[Task instructions] Take every line containing "jako" from the material and copy it.

[Records shown]

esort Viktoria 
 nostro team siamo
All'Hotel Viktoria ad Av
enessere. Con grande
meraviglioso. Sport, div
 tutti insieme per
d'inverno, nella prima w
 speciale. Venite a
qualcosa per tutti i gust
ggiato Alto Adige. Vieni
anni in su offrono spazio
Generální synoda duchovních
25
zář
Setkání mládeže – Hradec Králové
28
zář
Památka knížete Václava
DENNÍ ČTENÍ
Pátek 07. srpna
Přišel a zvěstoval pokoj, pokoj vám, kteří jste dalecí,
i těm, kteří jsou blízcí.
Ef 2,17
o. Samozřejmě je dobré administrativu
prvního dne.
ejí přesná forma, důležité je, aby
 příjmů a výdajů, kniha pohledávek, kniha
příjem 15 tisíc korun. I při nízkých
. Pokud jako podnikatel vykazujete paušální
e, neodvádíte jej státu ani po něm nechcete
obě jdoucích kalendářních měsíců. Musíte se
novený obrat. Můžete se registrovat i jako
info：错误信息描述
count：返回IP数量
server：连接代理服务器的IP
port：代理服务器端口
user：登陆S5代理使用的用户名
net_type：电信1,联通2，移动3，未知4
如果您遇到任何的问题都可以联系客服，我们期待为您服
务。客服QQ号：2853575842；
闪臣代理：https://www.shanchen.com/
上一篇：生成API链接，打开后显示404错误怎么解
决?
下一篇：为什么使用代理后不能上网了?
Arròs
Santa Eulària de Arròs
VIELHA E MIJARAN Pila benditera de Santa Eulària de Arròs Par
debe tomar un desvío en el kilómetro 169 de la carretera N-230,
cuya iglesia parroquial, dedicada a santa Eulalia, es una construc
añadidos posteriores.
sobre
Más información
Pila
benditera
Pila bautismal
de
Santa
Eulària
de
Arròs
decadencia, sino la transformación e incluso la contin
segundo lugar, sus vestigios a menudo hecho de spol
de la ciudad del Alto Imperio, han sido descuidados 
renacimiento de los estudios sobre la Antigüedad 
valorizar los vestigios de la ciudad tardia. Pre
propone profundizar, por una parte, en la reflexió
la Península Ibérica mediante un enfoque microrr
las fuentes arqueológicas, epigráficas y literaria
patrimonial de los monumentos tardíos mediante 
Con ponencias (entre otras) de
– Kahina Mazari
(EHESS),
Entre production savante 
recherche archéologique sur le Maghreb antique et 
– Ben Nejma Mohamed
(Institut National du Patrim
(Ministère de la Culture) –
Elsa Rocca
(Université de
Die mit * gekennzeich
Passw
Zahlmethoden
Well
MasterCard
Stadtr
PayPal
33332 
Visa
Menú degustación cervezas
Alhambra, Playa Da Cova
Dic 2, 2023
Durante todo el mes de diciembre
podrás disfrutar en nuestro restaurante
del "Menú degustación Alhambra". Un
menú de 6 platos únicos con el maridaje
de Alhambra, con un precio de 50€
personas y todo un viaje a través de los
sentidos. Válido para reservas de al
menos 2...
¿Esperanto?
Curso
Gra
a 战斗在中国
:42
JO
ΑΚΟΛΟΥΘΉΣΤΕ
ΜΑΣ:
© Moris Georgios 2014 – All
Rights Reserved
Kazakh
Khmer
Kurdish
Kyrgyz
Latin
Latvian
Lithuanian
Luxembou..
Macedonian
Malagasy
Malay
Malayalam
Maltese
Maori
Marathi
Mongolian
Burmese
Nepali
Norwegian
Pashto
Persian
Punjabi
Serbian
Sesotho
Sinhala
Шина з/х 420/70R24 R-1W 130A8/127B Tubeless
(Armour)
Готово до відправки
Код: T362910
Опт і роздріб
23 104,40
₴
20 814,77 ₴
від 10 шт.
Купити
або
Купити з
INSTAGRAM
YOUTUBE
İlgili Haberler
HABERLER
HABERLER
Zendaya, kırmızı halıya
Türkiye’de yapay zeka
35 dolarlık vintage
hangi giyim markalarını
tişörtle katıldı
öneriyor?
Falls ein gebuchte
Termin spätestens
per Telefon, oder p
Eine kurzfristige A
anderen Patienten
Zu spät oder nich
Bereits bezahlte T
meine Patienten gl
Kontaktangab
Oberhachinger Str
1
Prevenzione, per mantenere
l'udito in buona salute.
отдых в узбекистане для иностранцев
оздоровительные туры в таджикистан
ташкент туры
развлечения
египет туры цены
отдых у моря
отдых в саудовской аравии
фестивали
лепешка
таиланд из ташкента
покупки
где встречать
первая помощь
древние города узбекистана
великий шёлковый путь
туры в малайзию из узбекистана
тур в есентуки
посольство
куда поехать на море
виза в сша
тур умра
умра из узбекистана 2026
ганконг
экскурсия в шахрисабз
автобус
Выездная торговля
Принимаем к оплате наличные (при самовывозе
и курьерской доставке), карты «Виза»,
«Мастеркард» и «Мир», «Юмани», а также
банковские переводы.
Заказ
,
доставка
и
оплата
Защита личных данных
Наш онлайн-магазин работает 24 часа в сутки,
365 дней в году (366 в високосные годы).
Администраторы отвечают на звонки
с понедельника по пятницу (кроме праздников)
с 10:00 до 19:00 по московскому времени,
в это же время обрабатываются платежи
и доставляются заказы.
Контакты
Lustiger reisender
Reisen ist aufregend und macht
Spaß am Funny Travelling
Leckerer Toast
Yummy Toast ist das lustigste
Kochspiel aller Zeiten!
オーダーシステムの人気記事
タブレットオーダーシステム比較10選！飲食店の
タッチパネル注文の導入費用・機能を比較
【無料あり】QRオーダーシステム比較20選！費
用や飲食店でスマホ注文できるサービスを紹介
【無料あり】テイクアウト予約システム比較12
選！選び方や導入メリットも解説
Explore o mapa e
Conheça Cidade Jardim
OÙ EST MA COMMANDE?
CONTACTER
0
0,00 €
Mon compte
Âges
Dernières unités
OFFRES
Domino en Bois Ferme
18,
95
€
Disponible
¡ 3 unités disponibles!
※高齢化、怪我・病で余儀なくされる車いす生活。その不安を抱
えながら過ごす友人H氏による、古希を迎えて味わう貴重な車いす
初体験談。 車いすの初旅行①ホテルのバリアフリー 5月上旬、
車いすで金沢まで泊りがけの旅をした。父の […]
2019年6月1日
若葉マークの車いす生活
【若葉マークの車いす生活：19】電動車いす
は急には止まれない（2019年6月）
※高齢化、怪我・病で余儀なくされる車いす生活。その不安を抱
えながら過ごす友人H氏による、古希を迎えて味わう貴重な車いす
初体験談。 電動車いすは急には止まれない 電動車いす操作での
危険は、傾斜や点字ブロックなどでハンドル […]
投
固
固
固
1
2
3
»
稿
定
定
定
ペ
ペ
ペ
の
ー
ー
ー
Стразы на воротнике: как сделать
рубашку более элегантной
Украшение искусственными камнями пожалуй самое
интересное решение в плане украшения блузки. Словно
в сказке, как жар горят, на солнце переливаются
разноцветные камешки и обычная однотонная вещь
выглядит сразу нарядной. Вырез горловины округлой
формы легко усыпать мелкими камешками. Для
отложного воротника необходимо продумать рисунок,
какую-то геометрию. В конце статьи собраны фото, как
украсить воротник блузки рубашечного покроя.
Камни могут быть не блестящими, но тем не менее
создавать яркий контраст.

[Answer box]
. Pokud jako podnikatel vykazujete paušální
novený obrat. Můžete se registrovat i jako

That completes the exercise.